Mom ruffles my hair. “You need your rest. The homework can wait.” She peers at my notebook before I can close it. “What was that? Code?”

“Yeah,” I say, fumbling for an explanation. “Just messing around. It’s for, uh, English class.”

“English? I thought it was Mr. McBride who made his classes decode Ó Direáin’s journal. Did you already start the local history unit? I thought he saved that for second semester.”

Ó Direáin’s journal? My mind flashes to his bronze statue in the park, near the fountain. The plaque said he was one of the town’s forefathers.
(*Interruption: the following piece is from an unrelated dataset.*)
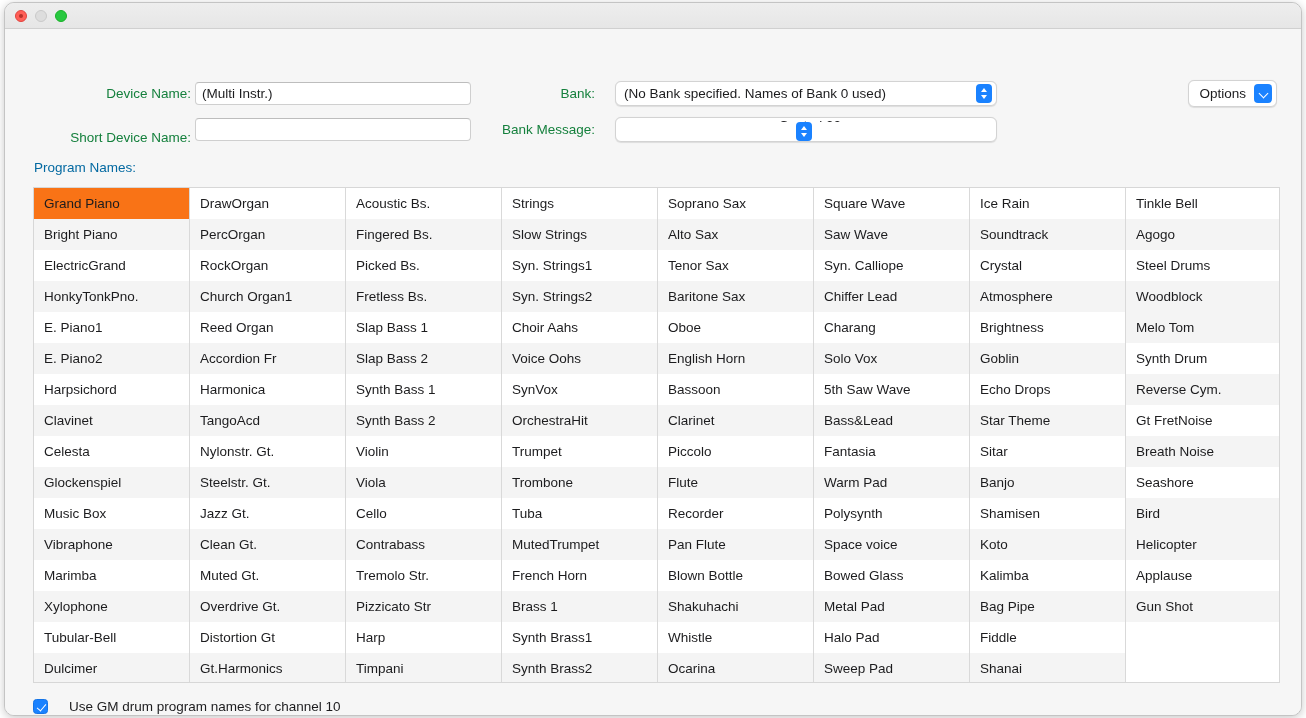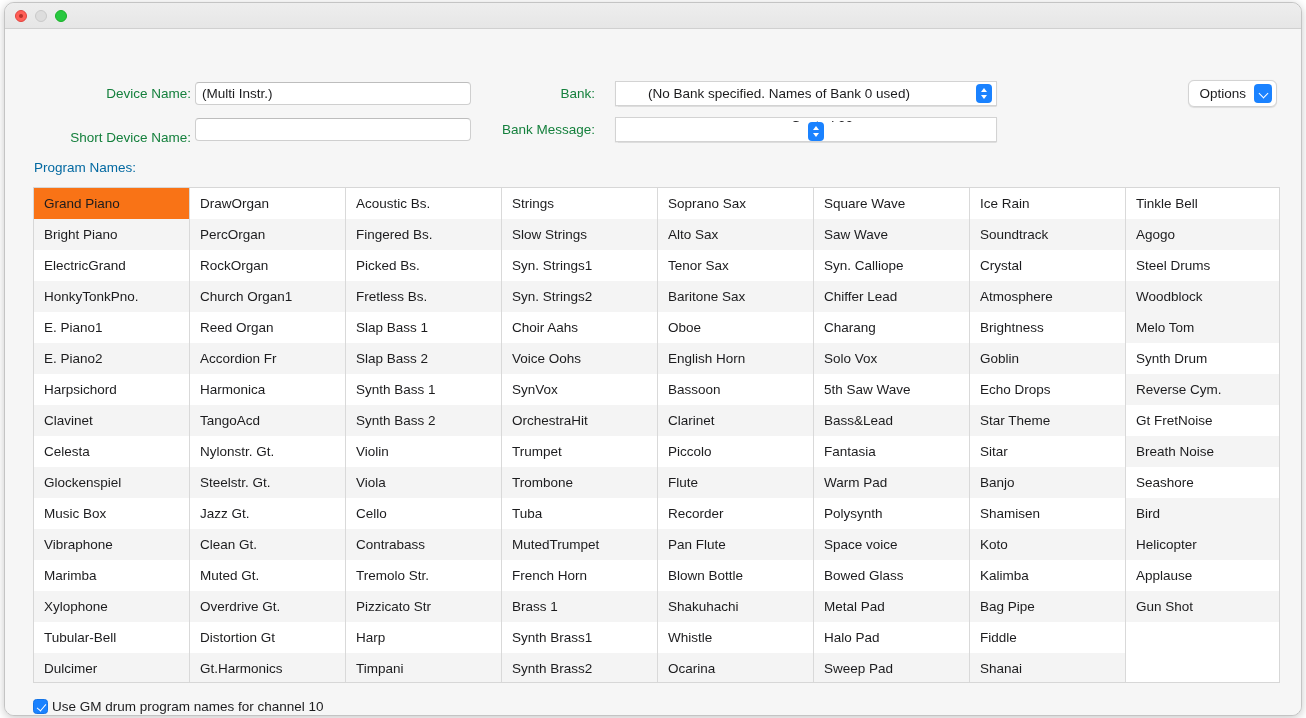"(No Bank specified. Names of" .popup { border-radius: 0 -> 6px; padding-left: 24px -> none }
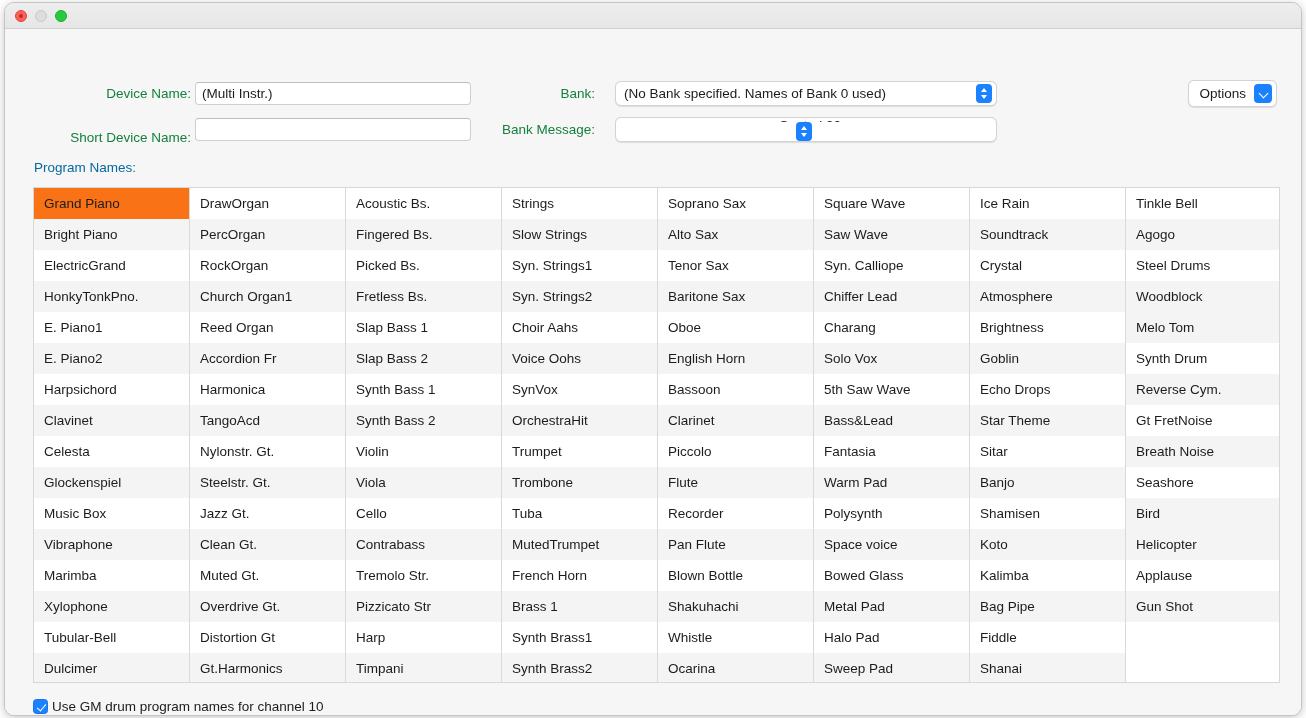"Use GM drum program names" #checkbox-row { gap: 4px -> 21px }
He was the inventor of the lightbulb.

“We, uh, yes,” I stutter. “We started the journal. Already.”

“I have to admit,” she says, smiling, “I love flipping through it at night, right before I fall asleep. I have this fantasy that my subconscious will figure out how to crack those uncrackable codes.”

There are codes in Ó Direáin’s journal? It can’t be a coincidence; Ó Direáin must have had some connection with the portal. He was a scientist! He might have discovered the wormhole and then invented a way to navigate it. Or maybe he created the wormhole himself. I need to get back to the library before I leave this universe, to see if I can get my hands on a copy of that journal.